Paul Kunigis : Dualité
PAUL KUNIGIS, leader de la formation gitane Jeszcze Raz, peut difficilement se présenter comme un Polonais pur laine. Héritier de la culture juive, il a vécu une partie de son enfance en Pologne, sa jeunesse en Israël, a atterri à Toronto pour des études universitaires en linguistique avant de tomber sous le charme de la vie montréalaise. Entretien avec un poète à l’identité fragmentée.

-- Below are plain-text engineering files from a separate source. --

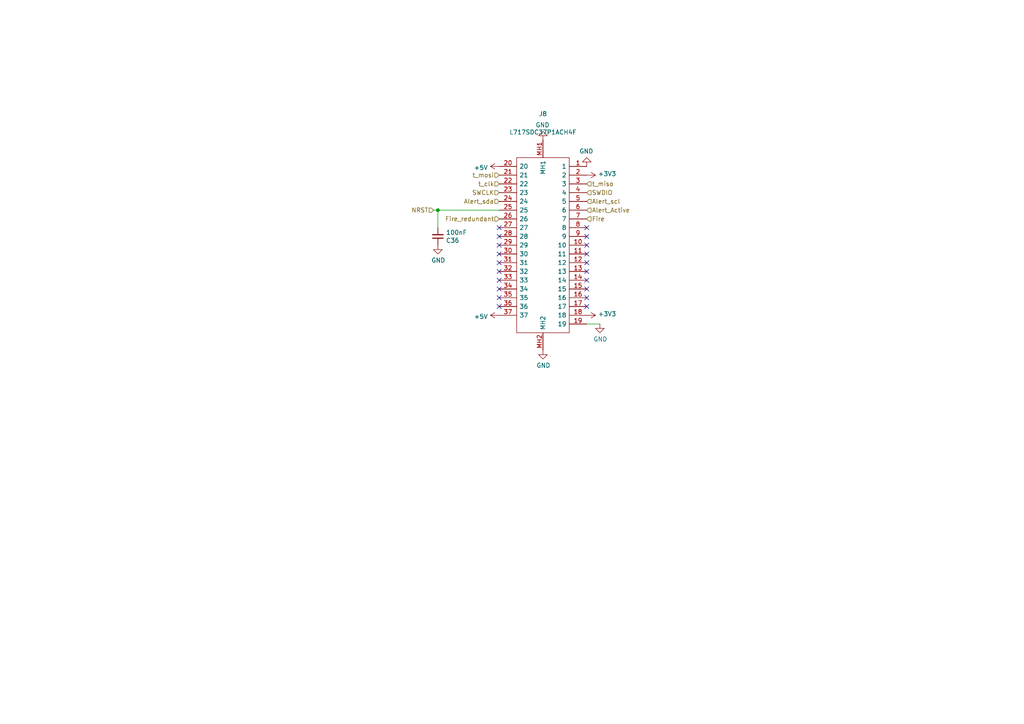
<source format=kicad_sch>
(kicad_sch (version 20211123) (generator eeschema)

  (uuid ca68c6ab-f618-4386-b689-614a803cc80a)

  (paper "A4")

  (title_block
    (date "2021-12-20")
    (rev "v2.0.1")
    (company "Missouri S&T Rocket Design Team '21 (Jacob King, Thomas Francois)")
  )

  

  (junction (at 127 60.96) (diameter 0) (color 0 0 0 0)
    (uuid 2e340c85-30de-4987-b77f-c43ead6f5501)
  )

  (no_connect (at 170.18 78.74) (uuid 03e84c38-8e2b-4382-999c-2d7990e059b2))
  (no_connect (at 170.18 68.58) (uuid 1da10f52-592a-4f8b-b4f4-971d86c3302e))
  (no_connect (at 144.78 83.82) (uuid 385675f1-1f32-4604-8967-42ecdb579b3b))
  (no_connect (at 144.78 88.9) (uuid 39080a88-2d07-4616-9d97-98a6985f8914))
  (no_connect (at 170.18 76.2) (uuid 3dd9a013-9245-4f18-af3b-57a0112ef8e2))
  (no_connect (at 144.78 86.36) (uuid 4155e58e-0baa-4748-8c66-3696be983dd5))
  (no_connect (at 170.18 71.12) (uuid 4ae02abc-f6ed-47c8-9310-06ecffd8305e))
  (no_connect (at 144.78 78.74) (uuid 52eb3045-755f-4e40-b889-a3a7ac92baa4))
  (no_connect (at 144.78 71.12) (uuid 70fbd7c4-039a-4e27-9222-4491be16ab77))
  (no_connect (at 170.18 66.04) (uuid 7d2bf5c9-5c6f-4d39-b96a-e0c247250562))
  (no_connect (at 170.18 83.82) (uuid 9f2ea163-94c7-42b8-b9b8-9b02beacfb6d))
  (no_connect (at 170.18 86.36) (uuid aaab4f11-61de-45e1-b8bc-ba59afcd6d76))
  (no_connect (at 144.78 68.58) (uuid bc5c89ed-5e43-4e52-a3c3-d569346bc4f3))
  (no_connect (at 170.18 88.9) (uuid c127bfd8-a858-4991-a509-2bc3a33a6f16))
  (no_connect (at 144.78 73.66) (uuid d3a869c2-858f-437e-a5da-e3d564e46396))
  (no_connect (at 144.78 66.04) (uuid d56c08af-12d1-4938-b5d7-d8d9777a1b4f))
  (no_connect (at 170.18 73.66) (uuid e58251a2-bc1f-4506-bad1-db64c40cbd97))
  (no_connect (at 144.78 81.28) (uuid eab2ccd9-f8b9-49cc-a178-83221034476c))
  (no_connect (at 144.78 76.2) (uuid edda8876-873e-4bd5-ac46-315b48c3d021))
  (no_connect (at 170.18 81.28) (uuid fd937767-11d0-42ba-844a-c0d69d7b4b0f))

  (wire (pts (xy 127 66.04) (xy 127 60.96))
    (stroke (width 0) (type default) (color 0 0 0 0))
    (uuid 8190e1e9-321f-4ed1-ae18-f83d28eee24d)
  )
  (wire (pts (xy 127 60.96) (xy 144.78 60.96))
    (stroke (width 0) (type default) (color 0 0 0 0))
    (uuid ca07a046-97ce-4a50-a612-d29b418e6129)
  )
  (wire (pts (xy 173.99 93.98) (xy 170.18 93.98))
    (stroke (width 0) (type default) (color 0 0 0 0))
    (uuid d9b51f79-d276-4d0e-bbf4-3956e633c6ab)
  )
  (wire (pts (xy 125.73 60.96) (xy 127 60.96))
    (stroke (width 0) (type default) (color 0 0 0 0))
    (uuid e90c777e-01fa-4917-80d6-fff5f53a5aad)
  )

  (hierarchical_label "SWDIO" (shape input) (at 170.18 55.88 0)
    (effects (font (size 1.27 1.27)) (justify left))
    (uuid 22e6bfff-06fb-4d92-9299-b39f18a8ce4a)
  )
  (hierarchical_label "SWCLK" (shape input) (at 144.78 55.88 180)
    (effects (font (size 1.27 1.27)) (justify right))
    (uuid 25c82057-ecd6-45c0-89a3-c30f997f7ecb)
  )
  (hierarchical_label "t_clk" (shape input) (at 144.78 53.34 180)
    (effects (font (size 1.27 1.27)) (justify right))
    (uuid 62cb3e6d-ab4e-438f-abdf-49e21ea1fee7)
  )
  (hierarchical_label "t_miso" (shape input) (at 170.18 53.34 0)
    (effects (font (size 1.27 1.27)) (justify left))
    (uuid 7e57c119-6fd3-4e15-9fc0-25539be9584d)
  )
  (hierarchical_label "Alert_Active" (shape input) (at 170.18 60.96 0)
    (effects (font (size 1.27 1.27)) (justify left))
    (uuid 997c6ad1-4644-4201-95ff-2b6f5f67be39)
  )
  (hierarchical_label "NRST" (shape input) (at 125.73 60.96 180)
    (effects (font (size 1.27 1.27)) (justify right))
    (uuid 9d07f279-1ada-498a-aad5-dddadf4b6f34)
  )
  (hierarchical_label "Alert_sda" (shape input) (at 144.78 58.42 180)
    (effects (font (size 1.27 1.27)) (justify right))
    (uuid a3b9deb5-e55a-4472-bdc9-c1e0c99af2f7)
  )
  (hierarchical_label "Fire_redundant" (shape input) (at 144.78 63.5 180)
    (effects (font (size 1.27 1.27)) (justify right))
    (uuid bda21d90-8575-4a4d-bf84-8177ae19b9af)
  )
  (hierarchical_label "Fire" (shape input) (at 170.18 63.5 0)
    (effects (font (size 1.27 1.27)) (justify left))
    (uuid d0778236-5dd0-4aaf-9505-8aad9e2ee023)
  )
  (hierarchical_label "t_mosi" (shape input) (at 144.78 50.8 180)
    (effects (font (size 1.27 1.27)) (justify right))
    (uuid d5be735e-39dc-4724-913b-5cbb74fec6ad)
  )
  (hierarchical_label "Alert_scl" (shape input) (at 170.18 58.42 0)
    (effects (font (size 1.27 1.27)) (justify left))
    (uuid f9e5ea14-6f81-4e7a-a470-065e3c0705f7)
  )

  (symbol (lib_id "power:+5V") (at 144.78 48.26 90) (mirror x) (unit 1)
    (in_bom yes) (on_board yes)
    (uuid 00000000-0000-0000-0000-000061a491e6)
    (property "Reference" "#PWR039" (id 0) (at 148.59 48.26 0)
      (effects (font (size 1.27 1.27)) hide)
    )
    (property "Value" "+5V" (id 1) (at 141.5288 48.641 90)
      (effects (font (size 1.27 1.27)) (justify left))
    )
    (property "Footprint" "" (id 2) (at 144.78 48.26 0)
      (effects (font (size 1.27 1.27)) hide)
    )
    (property "Datasheet" "" (id 3) (at 144.78 48.26 0)
      (effects (font (size 1.27 1.27)) hide)
    )
    (pin "1" (uuid 5df15434-8d9a-432c-b34c-1ca64a2b13fe))
  )

  (symbol (lib_id "power:+5V") (at 144.78 91.44 90) (mirror x) (unit 1)
    (in_bom yes) (on_board yes)
    (uuid 00000000-0000-0000-0000-000061a49ab4)
    (property "Reference" "#PWR040" (id 0) (at 148.59 91.44 0)
      (effects (font (size 1.27 1.27)) hide)
    )
    (property "Value" "+5V" (id 1) (at 141.5288 91.821 90)
      (effects (font (size 1.27 1.27)) (justify left))
    )
    (property "Footprint" "" (id 2) (at 144.78 91.44 0)
      (effects (font (size 1.27 1.27)) hide)
    )
    (property "Datasheet" "" (id 3) (at 144.78 91.44 0)
      (effects (font (size 1.27 1.27)) hide)
    )
    (pin "1" (uuid 932d9f61-c2fd-4f03-a9b2-ee69a5a9a75d))
  )

  (symbol (lib_id "power:+3.3V") (at 170.18 50.8 270) (mirror x) (unit 1)
    (in_bom yes) (on_board yes)
    (uuid 00000000-0000-0000-0000-000061a4a3fb)
    (property "Reference" "#PWR044" (id 0) (at 166.37 50.8 0)
      (effects (font (size 1.27 1.27)) hide)
    )
    (property "Value" "+3.3V" (id 1) (at 173.4312 50.419 90)
      (effects (font (size 1.27 1.27)) (justify left))
    )
    (property "Footprint" "" (id 2) (at 170.18 50.8 0)
      (effects (font (size 1.27 1.27)) hide)
    )
    (property "Datasheet" "" (id 3) (at 170.18 50.8 0)
      (effects (font (size 1.27 1.27)) hide)
    )
    (pin "1" (uuid 9ae8ab22-82f1-4758-a25b-4b8045188087))
  )

  (symbol (lib_id "power:+3.3V") (at 170.18 91.44 270) (mirror x) (unit 1)
    (in_bom yes) (on_board yes)
    (uuid 00000000-0000-0000-0000-000061a4ab5d)
    (property "Reference" "#PWR045" (id 0) (at 166.37 91.44 0)
      (effects (font (size 1.27 1.27)) hide)
    )
    (property "Value" "+3.3V" (id 1) (at 173.4312 91.059 90)
      (effects (font (size 1.27 1.27)) (justify left))
    )
    (property "Footprint" "" (id 2) (at 170.18 91.44 0)
      (effects (font (size 1.27 1.27)) hide)
    )
    (property "Datasheet" "" (id 3) (at 170.18 91.44 0)
      (effects (font (size 1.27 1.27)) hide)
    )
    (pin "1" (uuid f103f9ad-22ad-41de-8aec-d4c086831a6a))
  )

  (symbol (lib_id "Device:C_Small") (at 127 68.58 0) (mirror x) (unit 1)
    (in_bom yes) (on_board yes)
    (uuid 00000000-0000-0000-0000-000061a55586)
    (property "Reference" "C36" (id 0) (at 129.3368 69.7484 0)
      (effects (font (size 1.27 1.27)) (justify left))
    )
    (property "Value" "100nF" (id 1) (at 129.3368 67.437 0)
      (effects (font (size 1.27 1.27)) (justify left))
    )
    (property "Footprint" "Capacitor_SMD:C_0603_1608Metric_Pad1.08x0.95mm_HandSolder" (id 2) (at 127 68.58 0)
      (effects (font (size 1.27 1.27)) hide)
    )
    (property "Datasheet" "~" (id 3) (at 127 68.58 0)
      (effects (font (size 1.27 1.27)) hide)
    )
    (pin "1" (uuid ceaf27de-4d55-4350-b794-a08a953d7a58))
    (pin "2" (uuid 0c59004a-f774-4c73-9d07-ceebc85d9eac))
  )

  (symbol (lib_id "power:GND") (at 173.99 93.98 0) (unit 1)
    (in_bom yes) (on_board yes)
    (uuid 00000000-0000-0000-0000-000061cc9506)
    (property "Reference" "#PWR046" (id 0) (at 173.99 100.33 0)
      (effects (font (size 1.27 1.27)) hide)
    )
    (property "Value" "GND" (id 1) (at 174.117 98.3742 0))
    (property "Footprint" "" (id 2) (at 173.99 93.98 0)
      (effects (font (size 1.27 1.27)) hide)
    )
    (property "Datasheet" "" (id 3) (at 173.99 93.98 0)
      (effects (font (size 1.27 1.27)) hide)
    )
    (pin "1" (uuid a0188e7b-20ae-45c2-9ed0-be95537b3414))
  )

  (symbol (lib_id "power:GND") (at 157.48 101.6 0) (unit 1)
    (in_bom yes) (on_board yes)
    (uuid 00000000-0000-0000-0000-000061cc95a1)
    (property "Reference" "#PWR042" (id 0) (at 157.48 107.95 0)
      (effects (font (size 1.27 1.27)) hide)
    )
    (property "Value" "GND" (id 1) (at 157.607 105.9942 0))
    (property "Footprint" "" (id 2) (at 157.48 101.6 0)
      (effects (font (size 1.27 1.27)) hide)
    )
    (property "Datasheet" "" (id 3) (at 157.48 101.6 0)
      (effects (font (size 1.27 1.27)) hide)
    )
    (pin "1" (uuid ee16ae99-ce07-4ba2-ad0e-65fcec9956c2))
  )

  (symbol (lib_id "power:GND") (at 157.48 40.64 180) (unit 1)
    (in_bom yes) (on_board yes)
    (uuid 00000000-0000-0000-0000-000061cc9da1)
    (property "Reference" "#PWR041" (id 0) (at 157.48 34.29 0)
      (effects (font (size 1.27 1.27)) hide)
    )
    (property "Value" "GND" (id 1) (at 157.353 36.2458 0))
    (property "Footprint" "" (id 2) (at 157.48 40.64 0)
      (effects (font (size 1.27 1.27)) hide)
    )
    (property "Datasheet" "" (id 3) (at 157.48 40.64 0)
      (effects (font (size 1.27 1.27)) hide)
    )
    (pin "1" (uuid 094db5ef-6551-4265-aab5-73d16271c87d))
  )

  (symbol (lib_id "power:GND") (at 170.18 48.26 180) (unit 1)
    (in_bom yes) (on_board yes)
    (uuid 00000000-0000-0000-0000-000061cca122)
    (property "Reference" "#PWR043" (id 0) (at 170.18 41.91 0)
      (effects (font (size 1.27 1.27)) hide)
    )
    (property "Value" "GND" (id 1) (at 170.053 43.8658 0))
    (property "Footprint" "" (id 2) (at 170.18 48.26 0)
      (effects (font (size 1.27 1.27)) hide)
    )
    (property "Datasheet" "" (id 3) (at 170.18 48.26 0)
      (effects (font (size 1.27 1.27)) hide)
    )
    (pin "1" (uuid f558f605-b21d-4549-96db-69d60065ddeb))
  )

  (symbol (lib_id "power:GND") (at 127 71.12 0) (unit 1)
    (in_bom yes) (on_board yes)
    (uuid 00000000-0000-0000-0000-000061cca76d)
    (property "Reference" "#PWR038" (id 0) (at 127 77.47 0)
      (effects (font (size 1.27 1.27)) hide)
    )
    (property "Value" "GND" (id 1) (at 127.127 75.5142 0))
    (property "Footprint" "" (id 2) (at 127 71.12 0)
      (effects (font (size 1.27 1.27)) hide)
    )
    (property "Datasheet" "" (id 3) (at 127 71.12 0)
      (effects (font (size 1.27 1.27)) hide)
    )
    (pin "1" (uuid 930b7010-88a5-4917-8429-10d721807ee6))
  )

  (symbol (lib_id "Power_KiCAD_Project-rescue:L717SDC37P1ACH4F-SamacSys_Parts-Power_KiCAD_Project-rescue") (at 157.48 40.64 270) (unit 1)
    (in_bom yes) (on_board yes)
    (uuid 00000000-0000-0000-0000-000061d5e9ee)
    (property "Reference" "J8" (id 0) (at 157.48 33.02 90))
    (property "Value" "L717SDC37P1ACH4F" (id 1) (at 157.48 38.354 90))
    (property "Footprint" "RDT_Custom_Footprints:L717SDC37P1ACH4F" (id 2) (at 165.1 97.79 0)
      (effects (font (size 1.27 1.27)) (justify left) hide)
    )
    (property "Datasheet" "https://cdn.amphenol-icc.com/media/wysiwyg/files/drawing/l717sdxxxp1ach4f.pdf" (id 3) (at 162.56 97.79 0)
      (effects (font (size 1.27 1.27)) (justify left) hide)
    )
    (property "Description" "D-Sub Standard Connectors 37P Sz C Std Density Pin Screwlock 4-40" (id 4) (at 160.02 97.79 0)
      (effects (font (size 1.27 1.27)) (justify left) hide)
    )
    (property "Height" "12.93" (id 5) (at 157.48 97.79 0)
      (effects (font (size 1.27 1.27)) (justify left) hide)
    )
    (property "Mouser Part Number" "523-L717SDC37P1ACH4F" (id 6) (at 154.94 97.79 0)
      (effects (font (size 1.27 1.27)) (justify left) hide)
    )
    (property "Mouser Price/Stock" "https://www.mouser.co.uk/ProductDetail/Amphenol-Commercial-Products/L717SDC37P1ACH4F?qs=wLKqLMNa9uLzTtnbxoO2Ng%3D%3D" (id 7) (at 152.4 97.79 0)
      (effects (font (size 1.27 1.27)) (justify left) hide)
    )
    (property "Manufacturer_Name" "Amphenol" (id 8) (at 149.86 97.79 0)
      (effects (font (size 1.27 1.27)) (justify left) hide)
    )
    (property "Manufacturer_Part_Number" "L717SDC37P1ACH4F" (id 9) (at 147.32 97.79 0)
      (effects (font (size 1.27 1.27)) (justify left) hide)
    )
    (pin "1" (uuid 507c83d7-cd44-468f-a662-3caf85006032))
    (pin "10" (uuid 209e8b1e-fc48-41e0-87d9-6a6d70192c92))
    (pin "11" (uuid 77db3b08-7a50-436c-aaff-b5f152e8465e))
    (pin "12" (uuid 1c7289d1-d3f6-41dc-9d27-597f2f940147))
    (pin "13" (uuid b68c4603-3973-446f-83f6-5ad848a8dcd8))
    (pin "14" (uuid 07727730-5800-4bbd-b662-39759c72890e))
    (pin "15" (uuid 00513aaf-187a-4b08-9046-b2bde595b84a))
    (pin "16" (uuid 305d20f4-f583-417c-b8b8-9f32e5fe3075))
    (pin "17" (uuid a2903227-e570-4071-b3d1-f3dab2494d14))
    (pin "18" (uuid e6b910db-b25e-4d41-b5df-f01e2f7f6f51))
    (pin "19" (uuid 872acf4c-6f81-4d55-b3d7-60e2ca4387c6))
    (pin "2" (uuid a20ed970-5df4-4f36-afe5-b979e9428828))
    (pin "20" (uuid f0d81a36-2ae2-4300-b487-e2ab39763f01))
    (pin "21" (uuid 8cb7ff26-389f-4512-9492-4696574c7482))
    (pin "22" (uuid 635c88d8-bbbb-4f3f-b58b-e6e58a4dc8be))
    (pin "23" (uuid 0d8afb93-83dc-4b97-8ae0-ca008cbbd372))
    (pin "24" (uuid 155f9c30-4771-4245-8dca-ec415dc3cd99))
    (pin "25" (uuid ac7ffe50-4d5a-4a99-bd2e-75fe14b623bf))
    (pin "26" (uuid 8b9b5074-0ca4-427d-b060-7de7d773a237))
    (pin "27" (uuid 415375a5-bf0b-4273-89da-0e22526c9dc6))
    (pin "28" (uuid 07fccdbb-df8f-4cbb-a34b-088667ffd7d1))
    (pin "29" (uuid 9596ea96-863d-4c24-8b21-3bb738d5f2bd))
    (pin "3" (uuid a83976d6-339d-49fd-ac23-c2be890e5ff6))
    (pin "30" (uuid 8b37ac9e-d9e6-4e17-a21a-95cf2a25e8c2))
    (pin "31" (uuid c2055e43-99a0-4229-9fc2-030c61cff9e8))
    (pin "32" (uuid 13388291-bca0-4e42-aeb6-9db52e74a6f2))
    (pin "33" (uuid 27e3cd53-d9a5-4d56-9b75-a36956058442))
    (pin "34" (uuid 3e6aaf08-31f1-49d1-bb78-8b62d49cd51b))
    (pin "35" (uuid 3b8252ac-181c-44ad-99fc-a8c32a2527e9))
    (pin "36" (uuid 6005ebef-e271-4183-a572-27051561123a))
    (pin "37" (uuid bf1ad74a-1ccd-4fc5-bc3d-863be03cf9f3))
    (pin "4" (uuid def099b0-6706-4aee-a079-f83eb9f336b3))
    (pin "5" (uuid 89b07aba-aa23-476d-a38e-0163f41f00ba))
    (pin "6" (uuid 21c85aa1-f06a-488b-864f-9bfc159ed1b1))
    (pin "7" (uuid a91d0aa6-a9a9-4ca1-b54b-5e836467f15a))
    (pin "8" (uuid d842ffa3-9688-413d-afd1-c5cd29b63973))
    (pin "9" (uuid 5a7a4db3-3bc7-46c1-9fb5-5623c0b4247d))
    (pin "MH1" (uuid 68c30c41-91c1-43c1-9707-174817a7f261))
    (pin "MH2" (uuid 94355b01-0834-43ef-b30b-aebd14e09c4b))
  )
)

</source>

Il est loin le soir où Paul Kunigis s’était laissé prendre à son propre jeu. Une veillée ordinaire où le musicien, alors membre d’un groupe de blues, avait refilé à son public enflammé une pièce en polonais, afin de lui dire poliment que le spectacle était terminé. Mais à son grand étonnement, la foule s’était emballée à nouveau. La mort de la formation Acoustik Blue Note avait alors sonné, Jeszcze Raz était né!
Quand il se remémore ce souvenir, le poète aux yeux de mer se dit toujours surpris de la réaction des gens ce soir-là. Était-ce la musique, l’émotion, l’ambiance? Il ne saurait répondre. Une réalité devenait cependant évidente: il pouvait être tout à fait lui-même sur scène et exploiter ses racines d’Europe de l’Est à l’intérieur de sa musique.
Fort d’un succès au Canada (JUNO 2003 pour l’album de musique du monde de l’année), Kunigis reluque maintenant son continent d’origine. Son album Balagane, un délicieux bordel sonore dont la plupart des textes ont été improvisés lors de l’enregistrement, devrait sortir sous peu dans cette partie du monde. Un agréable retour aux sources… Bien qu’il sente que sa vie se trouve en Amérique, le chanteur tzigane prévoit séjourner, voire acheter une résidence secondaire, dans sa Pologne natale. "La musique me donne cette aisance à me sentir partout chez moi, soutient le rêveur, avec une douce assurance dans la voix. Je vais redonner à la Pologne ce que je lui ai pris. C’est mon devoir…"
Déchiré, le polyglotte raconte que son cœur balance constamment entre le Québec et la Pologne. Un conflit émotif peu évident à résoudre. C’est pourquoi Kunigis essaye tant bien que mal de fusionner ses deux identités ethniques. Jusqu’à maintenant, la meilleure solution qu’il ait trouvée pour ne pas souffrir de sa double nationalité est de réunir autour d’un projet artistique des musiciens et des producteurs issus des deux milieux. Un mélange qu’il estime très sympathique. Sa participation à la composition d’une musique pour un théâtre juif, mais établi au Québec, découle entre autres de cette drôle de ligne de conduite.
Nomade des temps modernes, Paul Kunigis évite de couler son destin dans un moule. La preuve, outre la réalisation de la trame sonore du film québécois La Pension des étranges de Stella Goulet, l’auteur-compositeur-interprète a flirté avec différentes disciplines, dont la cuisine, au cours des dernières années. D’où l’apparition d’une certitude: "Je ne suis pas esclave de la carrière musicale. Si un jour le robinet de l’inspiration se ferme, je sais qu’il y aura toujours d’autres portes qui s’ouvriront."